Por otra parte, todo ser humano, de todos los tiempos y lugares experimenta la muerte.  Si la muerte es el final inexorable de la vida, ¿para qué nacer, para qué vivir?  ¿Qué sentido tiene el esfuerzo que ponemos en nuestro trabajo, en la educación de los hijos, en llevar una vida con sentido, si al final nada tiene sentido?  Jesucristo con su resurrección ha destruido el poder de la muerte y él comparte esa victoria sobre la muerte con quienes creen en él.  Él es el único que ofrece respuesta a esos grandes enigmas de la humanidad.  Por eso él se presenta como salvador de todos los pueblos y naciones del mundo y de todos los tiempos.  Por eso nosotros en Guatemala ponemos nuestra fe en Él, aunque vivió del otro lado del mundo hace veinte siglos.  Hoy celebramos que los magos fueron los primeros gentiles, es decir, no judíos como nosotros, que llegaron a adorar a Jesucristo y a reconocerlo como rey y salvador, como su Dios y Señor.  Nosotros, al cabo de tantos años, nos identificamos con ellos para proclamar nuestra fe en Jesús.  La Iglesia es católica no solo porque transmite toda la verdad salvadora, cuenta con los medios suficientes para comunicar la salvación, sino que también abarca en su seno a hombres y mujeres de todos los tiempos y lugares que quieran creer en Jesucristo como su Señor y su Dios.  Ninguna otra religión de tradición humana, ninguna otra imagen como Maximón y otras que se le parezcan, ninguna otra práctica religiosa puede ofrecernos lo que Jesús nos da.  En la medida en que esas prácticas nos distraen de Jesús y nos hacen pensar que cosas de este mundo tienen el poder de Dios son demoníacas; en la medida en que no dan la salvación son inútiles. 

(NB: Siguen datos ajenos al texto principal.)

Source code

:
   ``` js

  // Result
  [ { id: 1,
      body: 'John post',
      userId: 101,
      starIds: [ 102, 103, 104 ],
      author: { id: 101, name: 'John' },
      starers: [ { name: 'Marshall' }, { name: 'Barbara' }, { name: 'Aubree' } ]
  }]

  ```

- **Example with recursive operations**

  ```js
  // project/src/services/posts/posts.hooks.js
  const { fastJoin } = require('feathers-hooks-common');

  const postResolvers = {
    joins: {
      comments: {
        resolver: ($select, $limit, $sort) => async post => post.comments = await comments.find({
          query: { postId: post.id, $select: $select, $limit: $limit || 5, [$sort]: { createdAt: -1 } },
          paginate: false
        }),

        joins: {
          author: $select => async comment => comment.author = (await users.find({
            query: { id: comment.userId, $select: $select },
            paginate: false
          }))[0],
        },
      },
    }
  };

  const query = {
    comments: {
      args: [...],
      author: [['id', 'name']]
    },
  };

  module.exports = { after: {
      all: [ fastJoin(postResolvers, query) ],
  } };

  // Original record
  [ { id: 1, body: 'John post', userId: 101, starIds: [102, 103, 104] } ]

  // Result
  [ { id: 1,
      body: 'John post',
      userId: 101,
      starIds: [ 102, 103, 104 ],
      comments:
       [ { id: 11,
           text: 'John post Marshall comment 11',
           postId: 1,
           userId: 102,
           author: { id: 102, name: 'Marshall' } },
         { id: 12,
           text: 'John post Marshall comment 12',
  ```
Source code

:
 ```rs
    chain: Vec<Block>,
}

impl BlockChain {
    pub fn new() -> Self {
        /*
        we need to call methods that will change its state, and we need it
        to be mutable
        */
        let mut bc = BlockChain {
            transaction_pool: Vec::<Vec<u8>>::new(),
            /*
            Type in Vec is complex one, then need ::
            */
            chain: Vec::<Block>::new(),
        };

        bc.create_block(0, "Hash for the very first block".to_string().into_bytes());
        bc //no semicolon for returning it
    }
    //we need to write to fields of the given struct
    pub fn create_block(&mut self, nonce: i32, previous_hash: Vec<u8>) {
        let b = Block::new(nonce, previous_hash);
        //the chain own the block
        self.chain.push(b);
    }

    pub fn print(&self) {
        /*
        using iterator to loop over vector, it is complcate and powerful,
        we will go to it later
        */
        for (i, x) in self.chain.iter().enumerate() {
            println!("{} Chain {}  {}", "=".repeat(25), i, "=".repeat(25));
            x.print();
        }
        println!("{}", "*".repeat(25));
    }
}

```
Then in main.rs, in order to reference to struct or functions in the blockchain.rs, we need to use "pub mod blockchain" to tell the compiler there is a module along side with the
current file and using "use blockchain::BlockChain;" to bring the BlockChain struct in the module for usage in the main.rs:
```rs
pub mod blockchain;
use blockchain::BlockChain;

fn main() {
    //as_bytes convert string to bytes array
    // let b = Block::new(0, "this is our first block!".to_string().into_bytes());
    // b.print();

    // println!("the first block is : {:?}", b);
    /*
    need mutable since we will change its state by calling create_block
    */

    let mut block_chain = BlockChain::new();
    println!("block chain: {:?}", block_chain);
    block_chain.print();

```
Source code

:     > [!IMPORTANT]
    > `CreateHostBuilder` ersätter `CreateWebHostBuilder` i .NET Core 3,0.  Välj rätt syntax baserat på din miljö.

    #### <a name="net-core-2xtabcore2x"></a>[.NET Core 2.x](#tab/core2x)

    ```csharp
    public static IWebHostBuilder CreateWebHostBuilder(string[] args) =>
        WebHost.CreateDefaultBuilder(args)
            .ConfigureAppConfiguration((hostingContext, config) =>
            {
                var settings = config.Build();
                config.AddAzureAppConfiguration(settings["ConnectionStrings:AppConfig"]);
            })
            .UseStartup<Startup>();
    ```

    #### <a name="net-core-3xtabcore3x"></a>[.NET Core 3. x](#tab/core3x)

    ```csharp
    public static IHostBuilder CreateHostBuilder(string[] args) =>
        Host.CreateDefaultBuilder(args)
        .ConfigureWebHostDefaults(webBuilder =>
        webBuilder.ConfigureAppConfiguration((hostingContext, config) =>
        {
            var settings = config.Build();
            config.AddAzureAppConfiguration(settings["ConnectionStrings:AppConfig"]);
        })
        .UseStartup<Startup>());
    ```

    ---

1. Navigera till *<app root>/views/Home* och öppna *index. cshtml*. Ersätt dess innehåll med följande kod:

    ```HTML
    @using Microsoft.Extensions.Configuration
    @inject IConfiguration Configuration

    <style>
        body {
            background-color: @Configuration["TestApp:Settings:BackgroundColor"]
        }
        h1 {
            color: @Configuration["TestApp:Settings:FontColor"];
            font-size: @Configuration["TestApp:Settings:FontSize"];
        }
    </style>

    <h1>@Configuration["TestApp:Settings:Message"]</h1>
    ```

Por este motivo hoy san Pablo proclama:  Han oído hablar de la distribución de la gracia de Dios: que, por el Evangelio, también los paganos, es decir los pueblos de todo el mundo y de todos los siglos, son coherederos de la misma herencia, miembros del mismo cuerpo y partícipes de la misma promesa en Jesucristo.  Es decir, en Cristo se ha manifestado el gran amor de Dios por el que tenemos la gracia del perdón de los pecados, de llegar a ser sus hijos por misericordia y favor y de heredar la vida eterna.  Y por eso también Isaías proclama con júbilo:  Levántate y resplandece, porque ha llegado tu luz y la gloria del Señor alborea sobre ti.  Caminarán los pueblos a tu luz y los reyes al resplandor de tu aurora.  Y por eso también con el salmista decimos:  Que te alaben, Señor, todos los pueblos.  Danos la gracia, Señor, para que nunca decaigamos de nuestra fe en ti.  Amén.